Wait Till Next Year
- First edition
- Author: William Goldman Mike Lupica
- Language: English
- Publisher: Bantam Books
- Publication date: 1988
- Publication place: United States
- Pages: 363
- ISBN: 0-553-05319-1

= Wait Till Next Year =

1988 book by William Goldman

Wait Till Next Year is a 1988 memoir by sportswriter Mike Lupica and screenwriter William Goldman.

The book is similar to Goldman's earlier effort The Season: A Candid Look at Broadway in that it looks at a year of New York sports teams with Goldman getting press passes to see a huge number of games. The main focus is looking at The Mets following up their championship season while taking in the local Basketball and American Football teams too in a wildly frenetic overview of the coaches, stars, owners, trades and controversies that the season provided.

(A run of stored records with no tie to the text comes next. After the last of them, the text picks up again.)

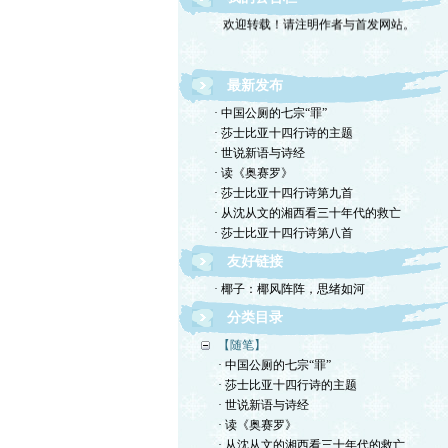
欢迎转载！请注明作者与首发网站。
最新发布
· 中国公厕的七宗“罪”
· 莎士比亚十四行诗的主题
· 世说新语与诗经
· 读《奥赛罗》
· 莎士比亚十四行诗第九首
· 从沈从文的湘西看三十年代的救亡
· 莎士比亚十四行诗第八首
友好链接
· 椰子：椰风阵阵，思绪如河
分类目录
【随笔】
· 中国公厕的七宗“罪”
· 莎士比亚十四行诗的主题
· 世说新语与诗经
· 读《奥赛罗》
· 从沈从文的湘西看三十年代的救亡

Lupica and Goldman had been friends for thirty years when Lupica suggested to Goldman they collaborate on a book together, from his point of view and Goldman's point of view. Goldman:
I wanted to be a sports columnist when I was a kid and then I learned more about what they did for a living and I decided I didn't want to do it. You have to go see all that shit. It's fun to go to a ball game occasionally. What was great, the year I did the book with Lupica, was I had press passes so I could go sit with all those people whose columns I read and watch a baseball game or a football game or a basketball game.
Goldman said they would do alternate chapters. "I would eventually show him what I had and he would show me what he had but for the most part, we kept away from each other. We'd talk all the time."

Goldman said the book "was a total flop—it didn't work commercially—but it was a wonderful time for me."